FlexBooker apologizes for breach of 3.7 million user records, partial credit card information

January 7, 2022 TH Author

Scheduling platform FlexBooker apologized this week for a data breach that involved the sensitive information of 3.7 million users.

In a statement, the company told ZDNet a portion of its customer database had been breached after its AWS servers were compromised on December 23. FlexBooker said their “system data storage was also accessed and downloaded” as part of the attack.

They added they worked with Amazon to restore a backup and they were able to bring operations back in about 12 hours.

“We sent a notification to all affected parties and have worked with Amazon Web Services, our hosting provider, to ensure that our accounts are re-secured,” a spokesperson said. “We deeply apologize for the inconvenience caused by this issue.”

The spokesperson said the data was “limited to names, email addresses, and phone numbers” and a website notifying customers of the breach says the same thing.
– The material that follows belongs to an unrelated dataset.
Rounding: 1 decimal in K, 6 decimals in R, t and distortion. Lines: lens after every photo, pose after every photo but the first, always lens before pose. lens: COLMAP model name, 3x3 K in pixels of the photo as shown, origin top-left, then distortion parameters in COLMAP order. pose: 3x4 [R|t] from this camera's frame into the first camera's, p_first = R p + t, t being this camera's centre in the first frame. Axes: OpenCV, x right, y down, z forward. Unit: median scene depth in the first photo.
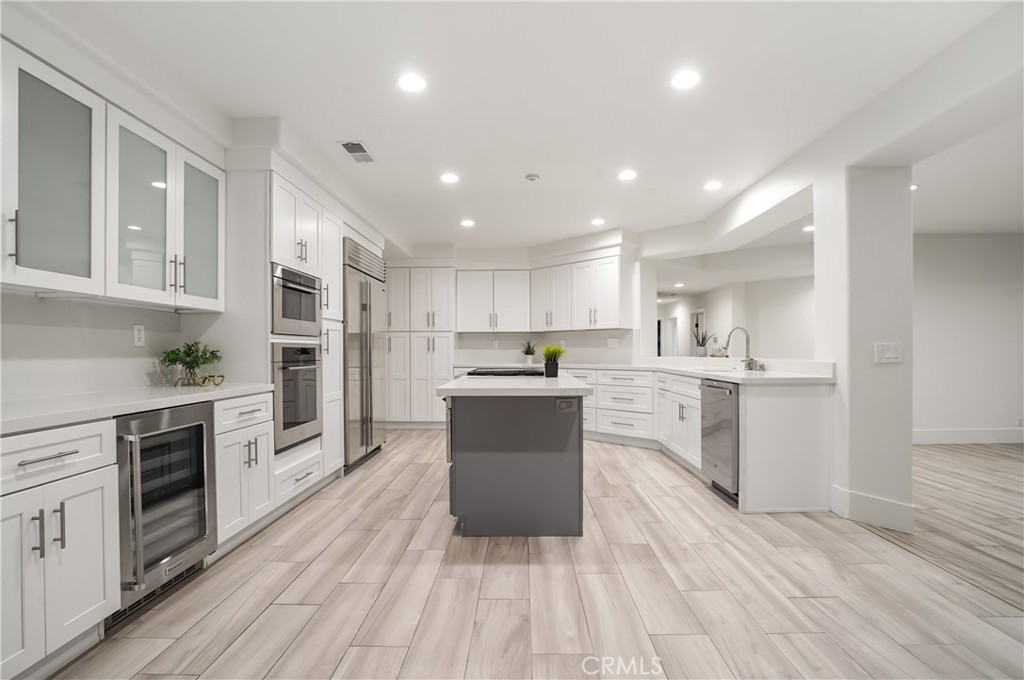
lens RADIAL K [[479.2, 0, 493.0], [0, 479.2, 357.6], [0, 0, 1]] dist [-0.040475, 0.008611]
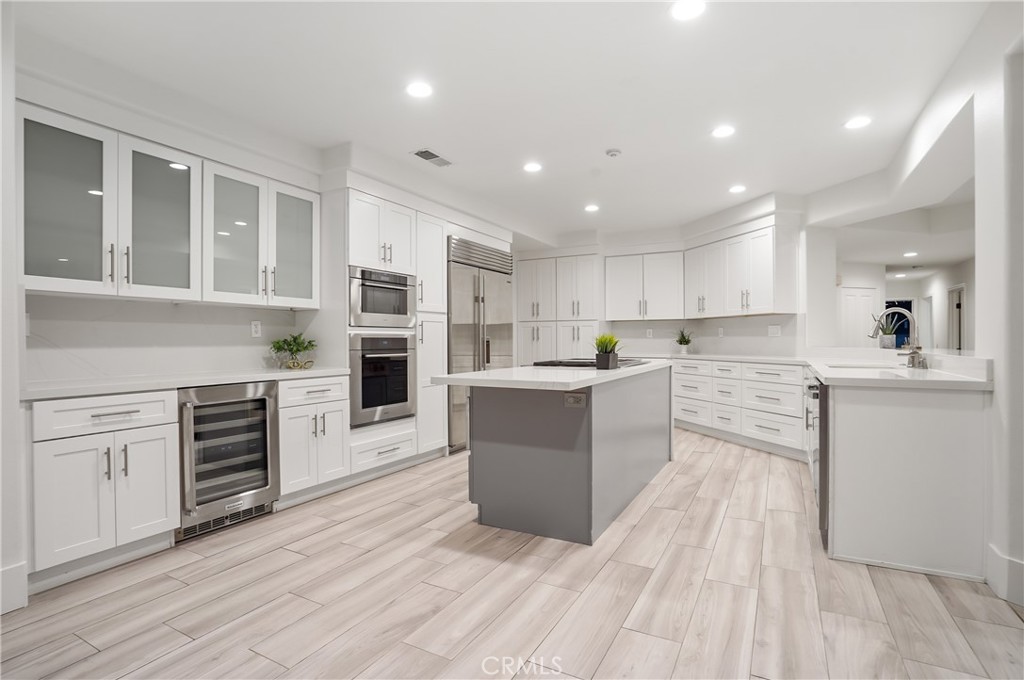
lens RADIAL K [[482.4, 0, 532.5], [0, 482.4, 348.3], [0, 0, 1]] dist [-0.036464, 0.007429]
pose [[0.896149, 0.008322, -0.443675, 0.477547], [-0.006392, 0.999962, 0.005847, -0.005001], [0.443707, -0.002404, 0.896168, 0.131177]]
But Australian security expert Troy Hunt, who runs the Have I Been Pwned site that tracks breached information, said the trove of stolen data included password hashes and partial credit card information for some accounts. Hunt added that the data “was found being actively traded on a popular hacking forum.”

A FlexBooker spokesperson confirmed Hunt’s report, telling ZDNet that the last 3 digits of card numbers were included in the breach but not the full card information, expiration date, or CVV.
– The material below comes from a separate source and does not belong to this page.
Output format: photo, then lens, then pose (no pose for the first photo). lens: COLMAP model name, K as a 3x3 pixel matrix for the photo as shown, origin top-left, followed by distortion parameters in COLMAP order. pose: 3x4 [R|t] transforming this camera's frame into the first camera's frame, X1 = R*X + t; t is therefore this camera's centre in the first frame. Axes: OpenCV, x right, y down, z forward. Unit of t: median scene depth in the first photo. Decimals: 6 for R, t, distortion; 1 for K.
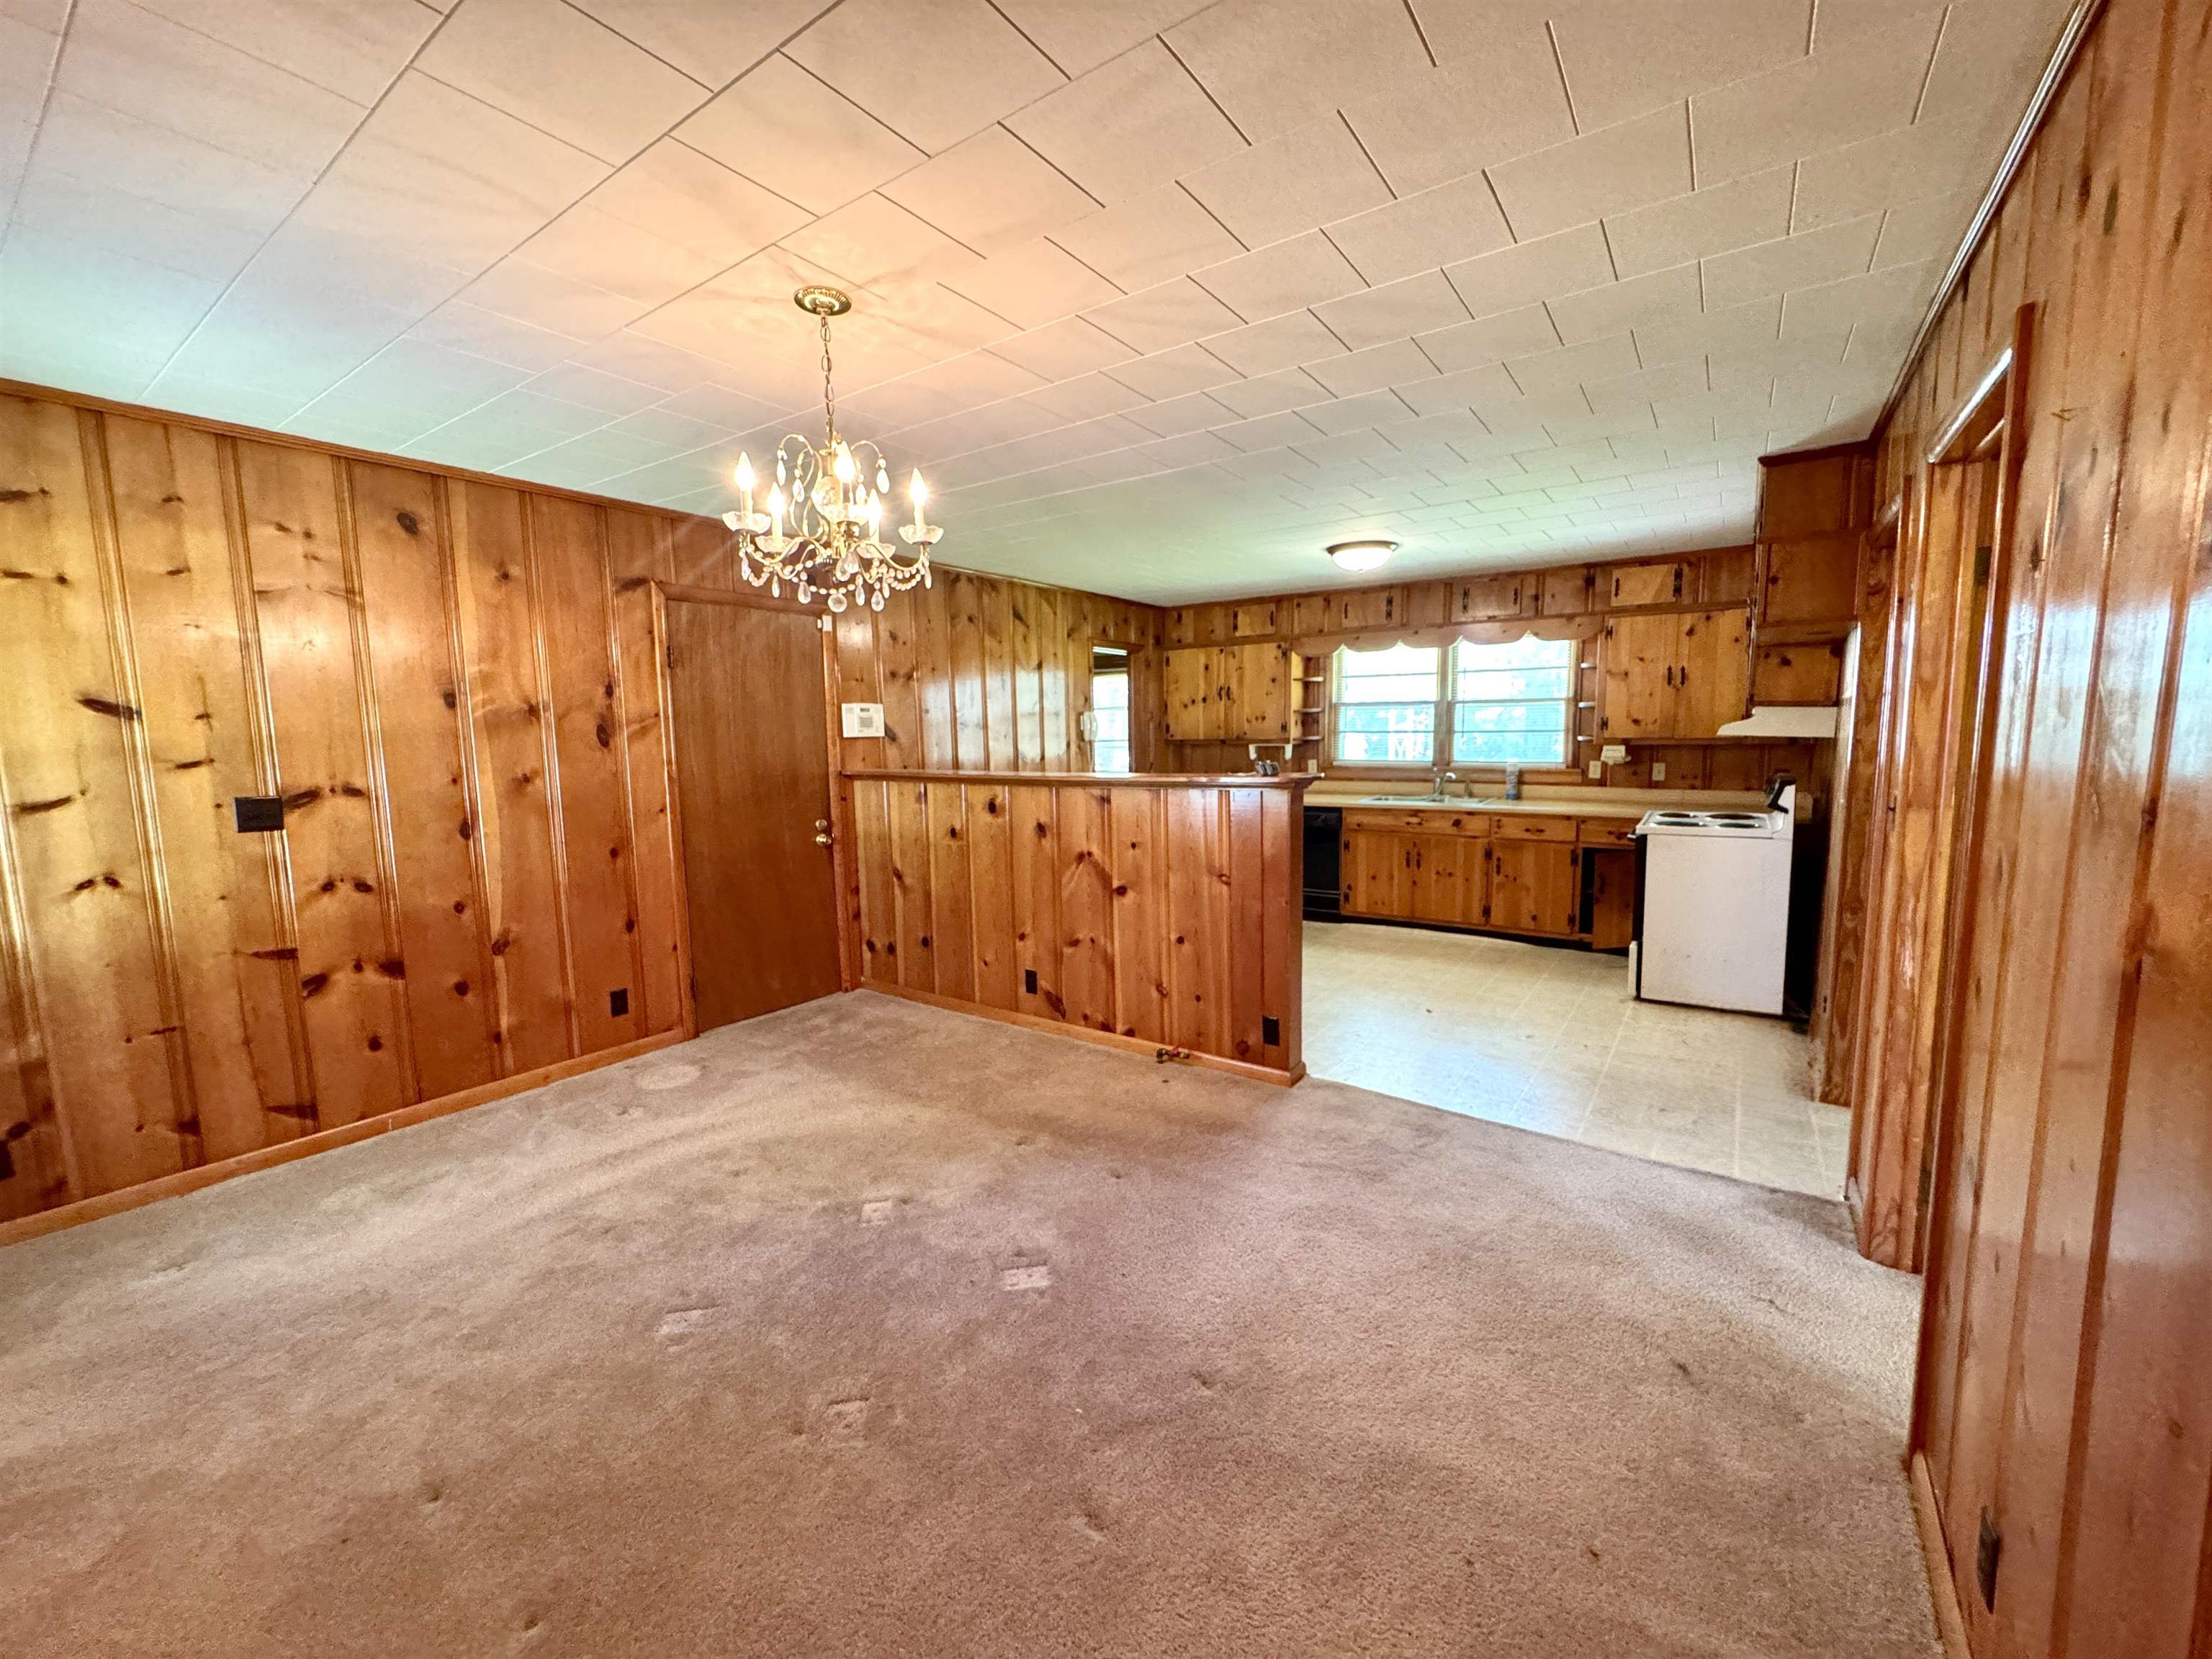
lens RADIAL K [[888.8, 0, 1109.7], [0, 888.8, 834.9], [0, 0, 1]] dist [0.000201, 0.000144]
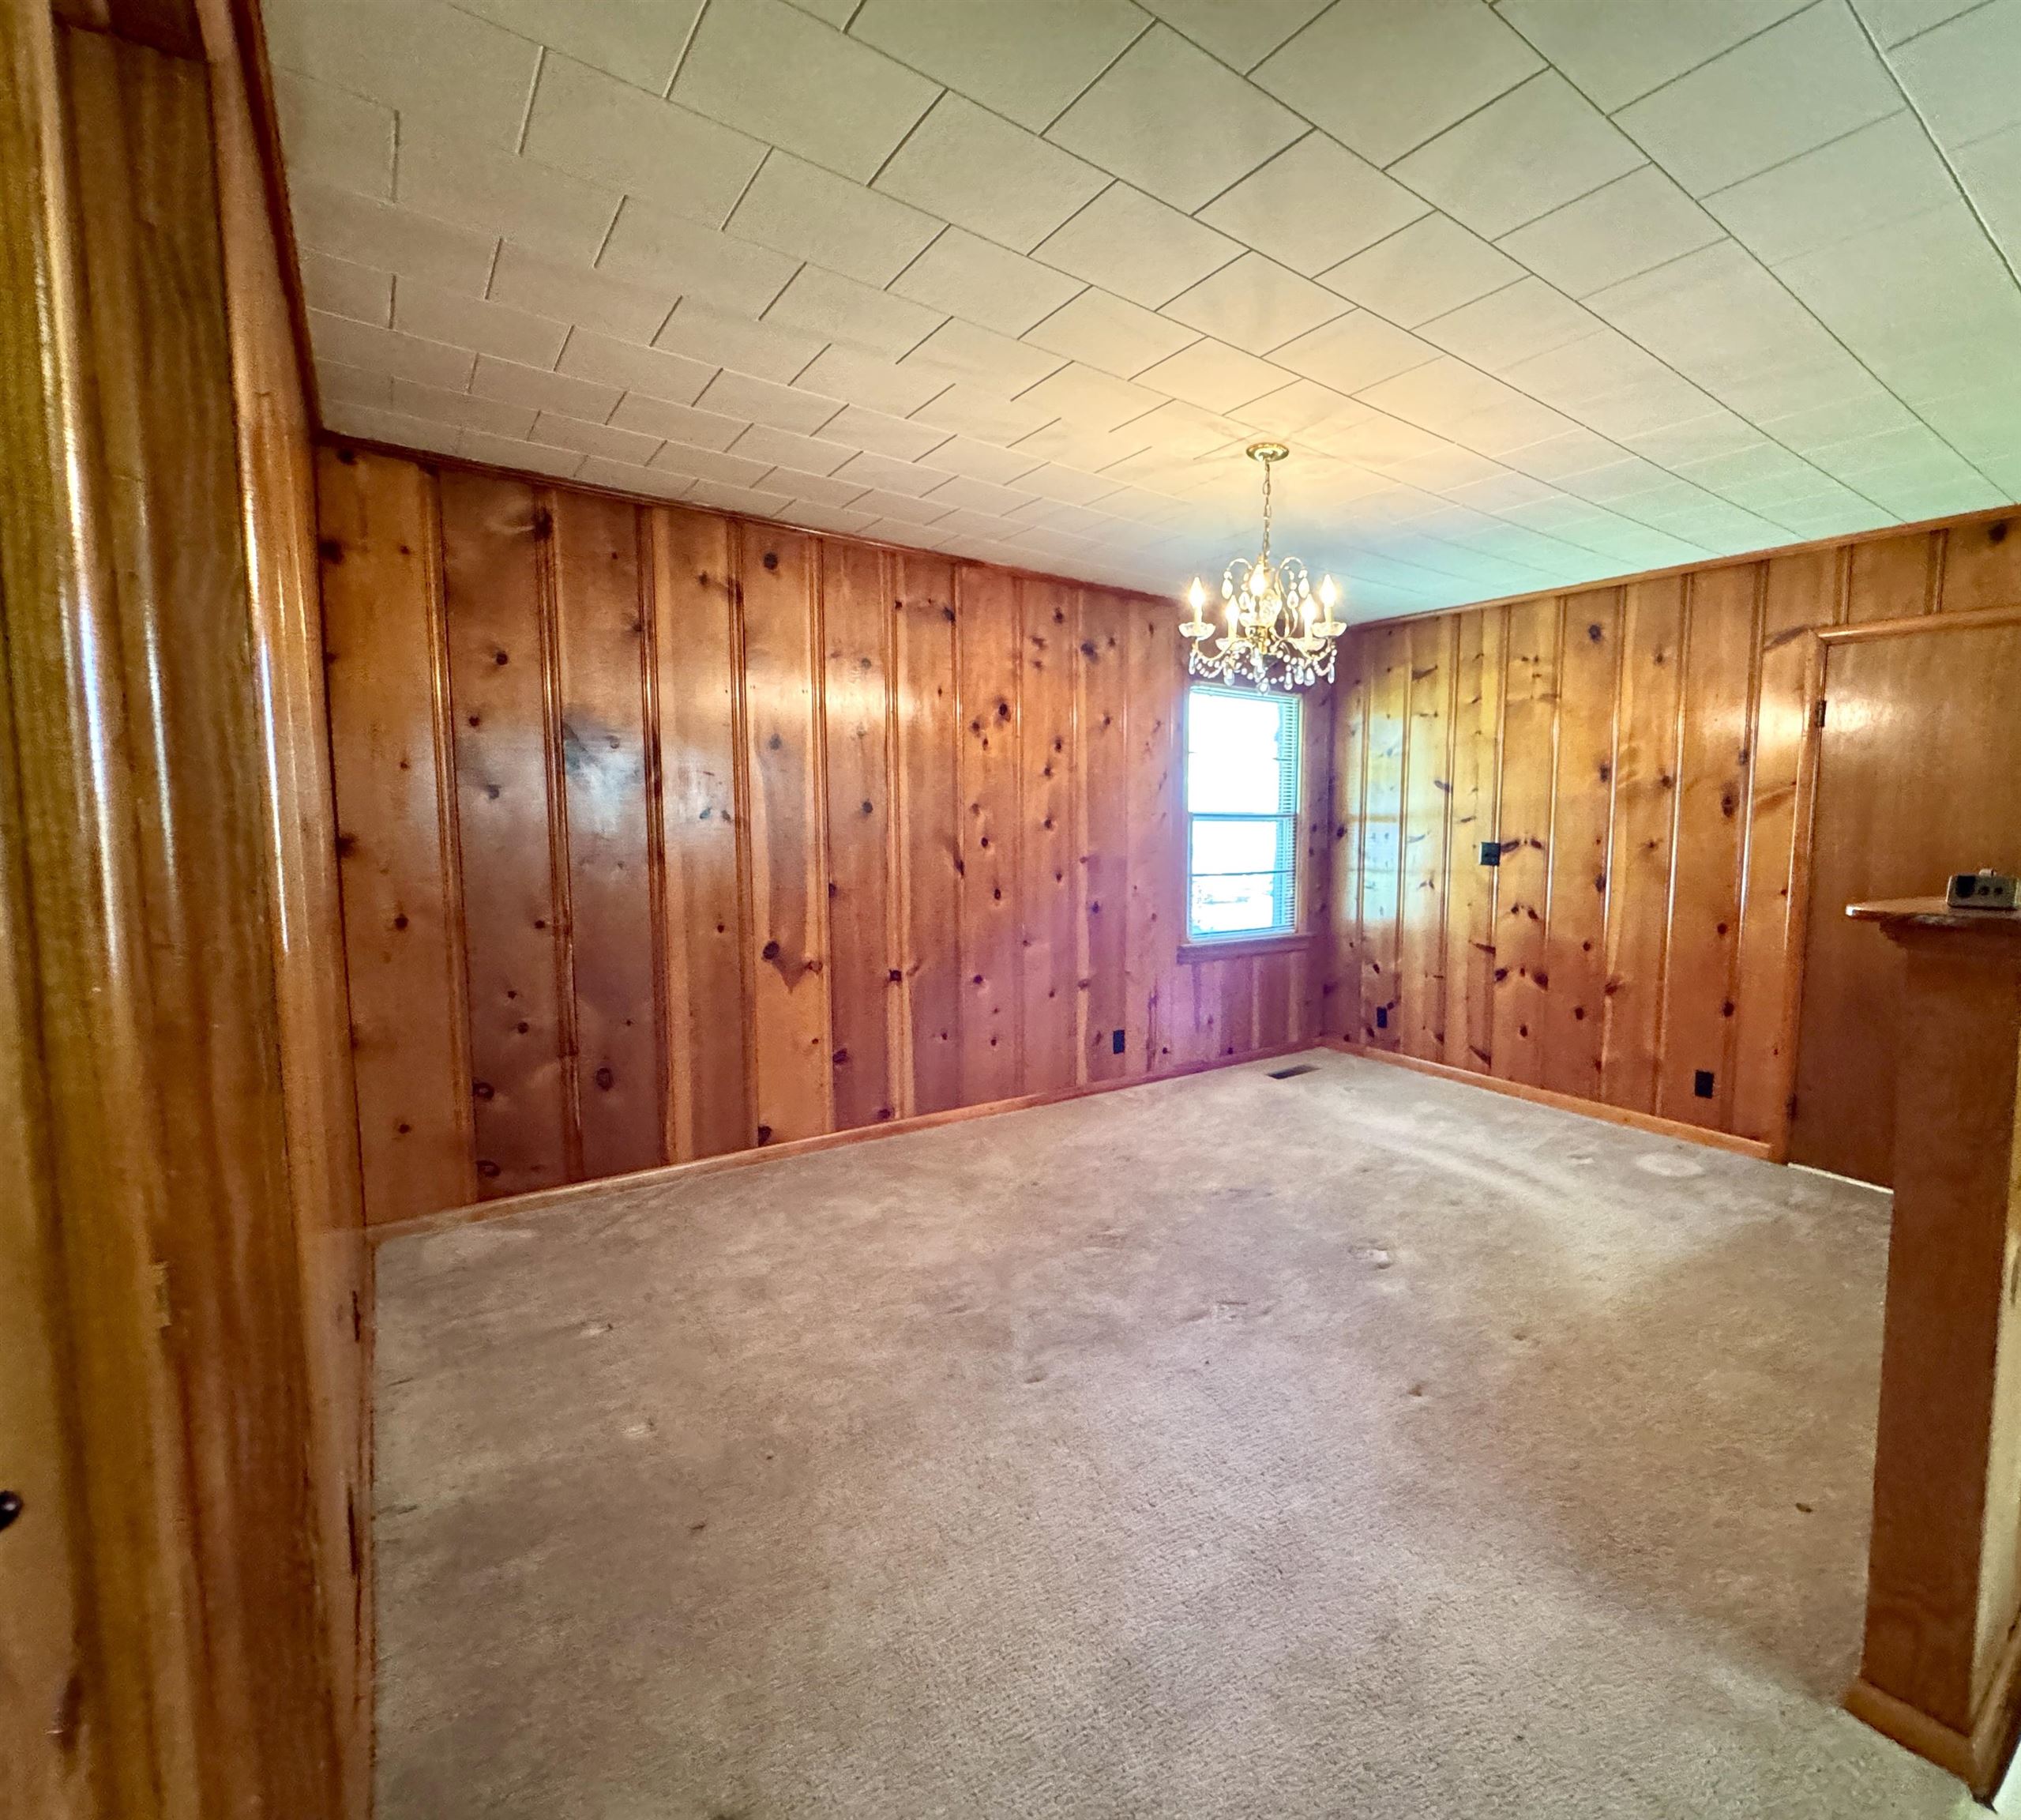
lens RADIAL K [[946.3, 0, 1101.1], [0, 946.3, 883.6], [0, 0, 1]] dist [0.000011, 0.000033]
pose [[-0.295307, 0.096962, -0.950469, 0.700822], [-0.108330, 0.985023, 0.134145, -0.107423], [0.949241, 0.142579, -0.280380, 0.757304]]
Reporters from Bleeping Computer said the group behind the attack, Uawrongteam, leaked information from FlexBooker and two other companies on a hacking forum. They tied the breach to a DDoS attack that FlexBooker reported on December 23.

In their log of the attack, FlexBooker said the attack caused widespread outages of their core application functionality and required help from AWS to solve.
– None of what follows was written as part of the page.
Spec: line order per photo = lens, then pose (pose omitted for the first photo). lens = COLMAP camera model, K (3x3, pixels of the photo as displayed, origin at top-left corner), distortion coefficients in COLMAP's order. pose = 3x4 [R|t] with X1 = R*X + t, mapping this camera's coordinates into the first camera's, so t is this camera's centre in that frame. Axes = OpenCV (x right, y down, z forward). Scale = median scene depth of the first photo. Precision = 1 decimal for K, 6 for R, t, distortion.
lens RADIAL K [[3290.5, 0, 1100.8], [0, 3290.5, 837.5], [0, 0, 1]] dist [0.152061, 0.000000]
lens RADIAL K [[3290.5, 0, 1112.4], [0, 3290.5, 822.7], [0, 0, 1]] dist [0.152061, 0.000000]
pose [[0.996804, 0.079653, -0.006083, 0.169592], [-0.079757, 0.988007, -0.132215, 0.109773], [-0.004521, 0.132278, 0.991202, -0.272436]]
“We have been informed that this should not have been possible, but before they were able to assist technically, they had to ensure that all our security practices were correct. They have completed this step, and this has now gone to their leadership team who have approved dedicating technical resources to this immediately,” FlexBooker said of the assistance from AWS on December 24.

“We truly apologize again for the impact here. We have been on the phone with AWS support for 7 hours now, trying to push them through. A brute force attack such as this should not have been possible, so we are pushing them hard to put a network-level solution in place to ensure this is both resolved quickly and also permanently so this never happens again in the future.”

The issue was resolved about eight hours later.

Shared Assessments’ Nasser Fattah said he has seen instances where DDoS attacks are sometimes launched as a distraction to disrupt vital business services while the adversary’s primary goal is to gain access and exfiltrate sensitive information.

“We know that there are financial losses associated with system outages, hence, why security teams have all eyes on glass, so to speak, when there is a DDoS attack,” Fattah said. “And when this happens, it is important to be prepared for the possibility of a multifaceted attack and be very diligent with monitoring other anomalies happening on the network.”